Cyber Tooling SME Engineer

Cyber Tooling SME Engineer
Hybrid/Remote
6 Months
Inside IR35/Umbrella

Are you a highly skilled cybersecurity tooling expert ready to shape and optimise enterprise-scale security platforms? We're looking for two Cyber Tooling SME Engineers to take ownership of critical security tooling across a complex, modern technology environment.

The Opportunity

This is a senior, hands-on engineering role where you'll lead the design, implementation, and optimisation of cutting-edge cybersecurity tooling. You'll play a pivotal role in ensuring security platforms are robust, integrated, and operating at peak performance-supporting a proactive, resilient cyber defence capability.

Working closely with product, architecture, and engineering teams, you'll translate high-level designs into scalable, secure, and maintainable solutions.

What You'll Be Doing

• Acting as the technical SME across cybersecurity tooling, including:
• Microsoft security stack (Defender, Sentinel, Purview)
• EDR/XDR platforms
• SIEM and CSPM solutions
• Leading end-to-end implementation of new tools, features, and improvements
• Owning BAU operations, including performance tuning, troubleshooting, and system optimisation
• Driving automation and integration across tooling ecosystems (including SOAR where relevant)

» Actions to take
a: Please translate this sentence from the job posting into Spanish: "Working closely with product, architecture, and engineering teams, you'll translate high-level designs into scalable, secure, and maintainable solutions."
b: Extract the part of the job posting that starts at the words "Working closely with" and stops after the words "(Defender, Sentinel, Purview)".

Collected data
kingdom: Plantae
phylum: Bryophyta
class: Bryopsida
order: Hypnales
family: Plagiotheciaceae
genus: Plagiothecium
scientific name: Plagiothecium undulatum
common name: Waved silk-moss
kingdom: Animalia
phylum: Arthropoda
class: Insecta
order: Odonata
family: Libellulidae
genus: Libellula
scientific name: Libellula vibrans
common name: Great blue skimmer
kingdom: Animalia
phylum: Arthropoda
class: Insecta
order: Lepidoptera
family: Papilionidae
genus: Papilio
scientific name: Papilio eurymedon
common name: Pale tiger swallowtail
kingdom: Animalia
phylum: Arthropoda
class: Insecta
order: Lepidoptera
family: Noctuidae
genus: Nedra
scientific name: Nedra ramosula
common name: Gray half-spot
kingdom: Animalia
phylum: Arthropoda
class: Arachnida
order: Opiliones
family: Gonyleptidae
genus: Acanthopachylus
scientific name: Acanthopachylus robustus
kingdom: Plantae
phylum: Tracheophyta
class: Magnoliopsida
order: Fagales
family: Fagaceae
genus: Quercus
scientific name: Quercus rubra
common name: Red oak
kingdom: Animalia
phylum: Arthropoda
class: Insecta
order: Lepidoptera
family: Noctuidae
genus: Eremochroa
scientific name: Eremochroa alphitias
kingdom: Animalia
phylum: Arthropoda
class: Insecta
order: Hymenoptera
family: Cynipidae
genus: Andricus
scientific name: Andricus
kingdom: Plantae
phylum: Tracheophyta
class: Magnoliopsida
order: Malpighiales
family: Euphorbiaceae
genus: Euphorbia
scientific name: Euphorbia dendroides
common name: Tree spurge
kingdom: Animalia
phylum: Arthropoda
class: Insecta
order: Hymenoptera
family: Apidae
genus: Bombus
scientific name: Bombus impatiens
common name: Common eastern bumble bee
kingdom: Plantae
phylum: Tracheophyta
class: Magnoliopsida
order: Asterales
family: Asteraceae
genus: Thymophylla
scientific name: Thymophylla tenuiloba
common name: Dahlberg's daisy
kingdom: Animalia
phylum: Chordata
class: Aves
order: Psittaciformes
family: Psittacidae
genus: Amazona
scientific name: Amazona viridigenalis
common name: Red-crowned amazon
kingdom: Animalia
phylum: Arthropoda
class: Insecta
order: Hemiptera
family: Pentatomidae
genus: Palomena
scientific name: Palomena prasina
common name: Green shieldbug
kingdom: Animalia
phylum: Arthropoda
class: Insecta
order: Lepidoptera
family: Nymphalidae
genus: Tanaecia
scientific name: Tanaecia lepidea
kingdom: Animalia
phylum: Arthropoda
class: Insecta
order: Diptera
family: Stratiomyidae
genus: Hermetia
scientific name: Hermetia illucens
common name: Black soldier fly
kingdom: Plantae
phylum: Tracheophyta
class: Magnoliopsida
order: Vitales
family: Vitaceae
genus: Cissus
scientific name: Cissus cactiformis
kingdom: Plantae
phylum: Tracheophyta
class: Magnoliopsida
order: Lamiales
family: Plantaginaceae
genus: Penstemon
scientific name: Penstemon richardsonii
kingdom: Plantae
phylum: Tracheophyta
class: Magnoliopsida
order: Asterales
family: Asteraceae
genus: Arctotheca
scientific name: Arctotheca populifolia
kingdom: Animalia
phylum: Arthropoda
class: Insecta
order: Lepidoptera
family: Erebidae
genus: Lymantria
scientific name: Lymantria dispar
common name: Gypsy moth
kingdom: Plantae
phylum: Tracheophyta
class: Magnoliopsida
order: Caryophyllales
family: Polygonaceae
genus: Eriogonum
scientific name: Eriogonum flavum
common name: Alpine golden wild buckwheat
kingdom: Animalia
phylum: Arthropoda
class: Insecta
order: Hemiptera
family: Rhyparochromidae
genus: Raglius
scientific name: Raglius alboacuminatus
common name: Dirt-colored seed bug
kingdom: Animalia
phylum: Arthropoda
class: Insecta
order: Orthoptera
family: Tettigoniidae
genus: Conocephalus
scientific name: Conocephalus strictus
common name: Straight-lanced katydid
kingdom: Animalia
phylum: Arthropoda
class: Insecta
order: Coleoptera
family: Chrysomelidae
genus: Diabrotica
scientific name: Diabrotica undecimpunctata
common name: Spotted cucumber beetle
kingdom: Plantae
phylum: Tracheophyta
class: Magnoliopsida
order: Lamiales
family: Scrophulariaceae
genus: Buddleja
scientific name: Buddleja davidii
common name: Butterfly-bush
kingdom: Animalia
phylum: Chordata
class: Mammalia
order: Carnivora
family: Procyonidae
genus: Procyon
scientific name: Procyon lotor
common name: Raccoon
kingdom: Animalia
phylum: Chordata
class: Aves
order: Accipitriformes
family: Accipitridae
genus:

» Set of answers
a: Trabajando en estrecha colaboración con los equipos de producto, arquitectura e ingeniería, traducirás los diseños de alto nivel en soluciones escalables, seguras y fáciles de mantener.

b:
Working closely with product, architecture, and engineering teams, you'll translate high-level designs into scalable, secure, and maintainable solutions.

What You'll Be Doing

• Acting as the technical SME across cybersecurity tooling, including:
• Microsoft security stack (Defender, Sentinel, Purview)